The first Speedie Report, page 23 says “… inability to conduct an interview with the past property owner is considered a significant data gap. It is our opinion that this data failure may impact our ability to identify recognized environmental conditions on the property and may affect the conclusion of the report.”

But right after Prescott eNews published the first report on Williams’ lawsuit, Williams began getting anonymous tips.

“One gentleman who spoke to me on condition of anonymity said he knows where the Bunkers are and what the company did at Prescott Lakes Parkway and what the company does now. He gave me directions to their new location.”

Williams’ tipster disclosed the whole history of Bunker Sawmill and that patriarch Keith Bunker has died but Mrs. Bunker is still alive with an extended family in Utah. Internet and ancestry-type searches easily locate the Bunkers and “begs the question why Speedie and Associates couldn’t find them to ask them questions about what they might have dumped at the site,” according to Williams.

Williams’ hunch was that some family members stayed behind to operate the new company – based ten miles from their former operation and the county jail site. The “tipster” said they turned their fleet of trucks into a “long haul” operation. And when Williams called phone numbers for the Bunkers provided by the tipster, the same voice came on both phone lines and said, “We know who you are and what you are doing and we are not going to talk to you.”
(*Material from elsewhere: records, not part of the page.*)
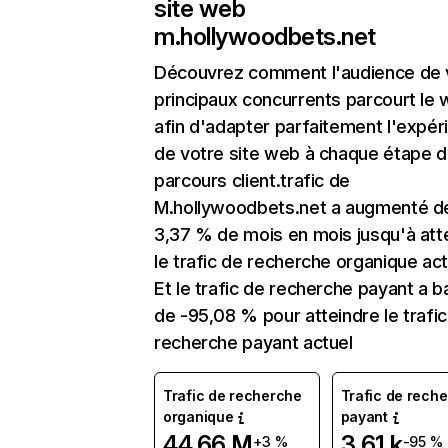
site web
m.hollywoodbets.net
Découvrez comment l'audience de 
principaux concurrents parcourt le
afin d'adapter parfaitement l'expér
de votre site web à chaque étape d
parcours client.trafic de
M.hollywoodbets.net a augmenté d
3,37 % de mois en mois jusqu'à att
le trafic de recherche organique act
Et le trafic de recherche payant a b
de -95,08 % pour atteindre le trafi
recherche payant actuel
Trafic de recherche
Trafic de rech
organique
payant
44,66 M
3,61 k
+3 %
-95 %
Williams points out the importance of this is not the drama, or Williams’ ability to investigate, but rather it is that the former owner could get immunity if he or his children or agents would simply tell environmental engineers what was spilled so the county can move forward investigating it.

“It also gets to Noel Campbell’s letter of concern regarding liability and who is liable, for how long, and for how much,” said Williams.

So, while Williams says he feels bad about losing the lawsuit, he has come to grips with the fact that he shed light on the pollution when County Supervisors would not, and he adds that he represented himself against the three County Attorneys listed on the lawsuit: Sheila Polk, Matthew Black and Benjamin Kreutzberg.